Think for a moment about an "average" experience of coming of age in a modern developed nation.

You have been getting an education from the age of 5 to 22, give or take a couple years (and potentially with a gap for military service, in countries like Greece or Israel). Notice, in the middle ages, you probably would have come of age much earlier. Longer lifespans and more complex societies mean longer periods of perceived immaturity, among different human societies. Just imagine how much stronger this pressure would he for an elf. Even if they are biologically mature at 30, if they live to 800, they aren't likely to be considered full adults until decades or centuries beyond that point.

Back to our modern day example. You are likely in some form of debt to pay for this education, so you get a job to pay off this debt. If your country has a civil/military service requirement, you may have paid off some of this debt through service; perhaps this is applicable to Ellen societies. Either way... Sure, you have a college degree, but you have no experience, beyond maybe an internship, so you start off with an entry level position.

There are really two ways up the ladder, whether you stay in the same company or not. Either the economy is growing and creating new jobs at a higher level than yours, or someone above you retires, opening up a position that either you grab, or another higher up does, opening THAT position.

Let us imagine a future that, in some ways, has already begun. Same scenario so far, but the setting has changed. It is now a few hundred years from now, and Earth's population has been at a stable 15 billion for over a century now. While the economy still grows, it mostly does so through increases in automation, and the number of jobs remains constant as well. You come of age after 30 years of schooling and land an entry level job. The problem is, radical life extension technology means that people are living to 300 to 500 years (and by the time someone reaches 300 years old the technology tends to improve further, buying them more time). Sure, every once in a while someone in upper management is killed in a horrible accident that destroys the brain beyond even FutureRepair, but even then there are dozens of applicants with dozens of decades of managerial experience. Besides, no way a two hundred year old is gonna listen to YOU, even if you ARE technically their manager. Come back in a century, scrub.

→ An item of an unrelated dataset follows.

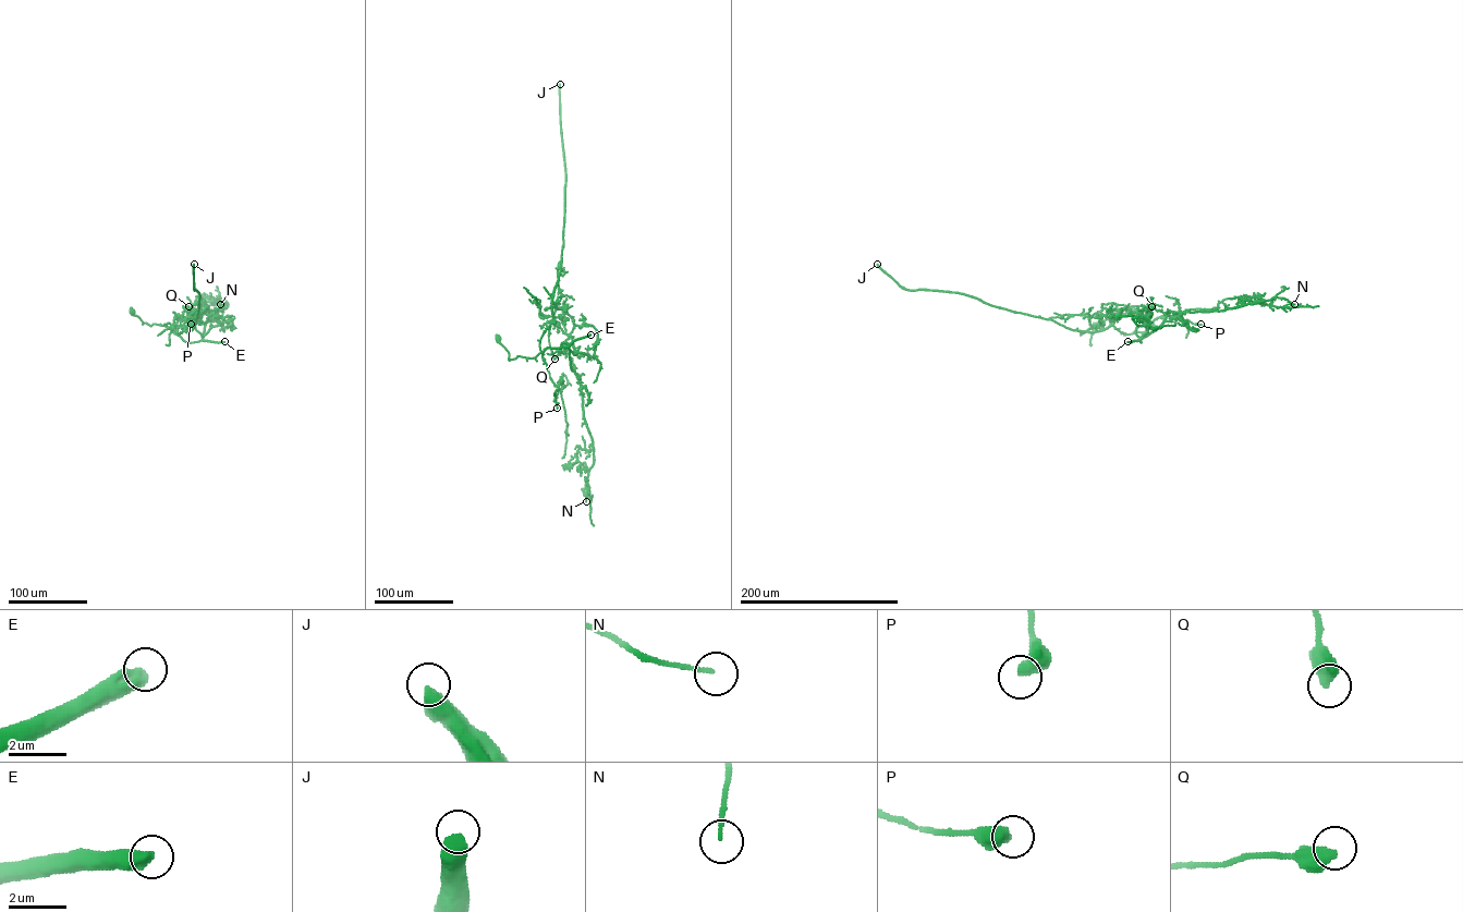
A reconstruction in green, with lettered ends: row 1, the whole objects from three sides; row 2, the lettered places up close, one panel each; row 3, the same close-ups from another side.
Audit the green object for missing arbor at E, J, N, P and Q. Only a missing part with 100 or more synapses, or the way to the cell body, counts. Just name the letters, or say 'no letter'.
E, J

Now let's apply this analogy to elves. Maybe their educational system is one of apprenticeship. Even if we have a mixed society, an Elf Smith isn't going to take on a human apprentice and squeeze 100 years of lessons into 10; meanwhile, no human will apply to apprentice for an elf if it means three decades of learning about proper forge maintenance and how to work the bellows before ever picking up a hammer. Elven crafts would be considered vastly superior to human crafts, but while a human dominated society might still see its king wield an elven sword, they would recognize that giving the army human forged swords is good enough. Not so in an Elf dominated society.

So let's say you are an elf coming of age in an elven society. You just mastered smiting after a century of apprenticeship. But guess what? You aren't a 'master smith' yet, not to other elves. You're an entry level smith. And your society doesn't just want elf-forged swords; they want your master's swords. Until he finally dies 500 years from now, nobody is going to listen to you talk about "innovation"; you're just an apprentice.

It must be incredibly tempting for at least some elves in this situation to say "screw this, I'm not waiting 500 years. I'm gonna go be a master Smith among the humans!". Of course, this would make elf dominated societies look down on them, and even if they return after 500 years with all they've learned among the humans, they'd never be considered a master Smith. For the majority of elves in elf dominated societies, perhaps this taboo is just too strong -- for much the same reason a human Smith doesn't move into a goblin village to practice his craft with no equal.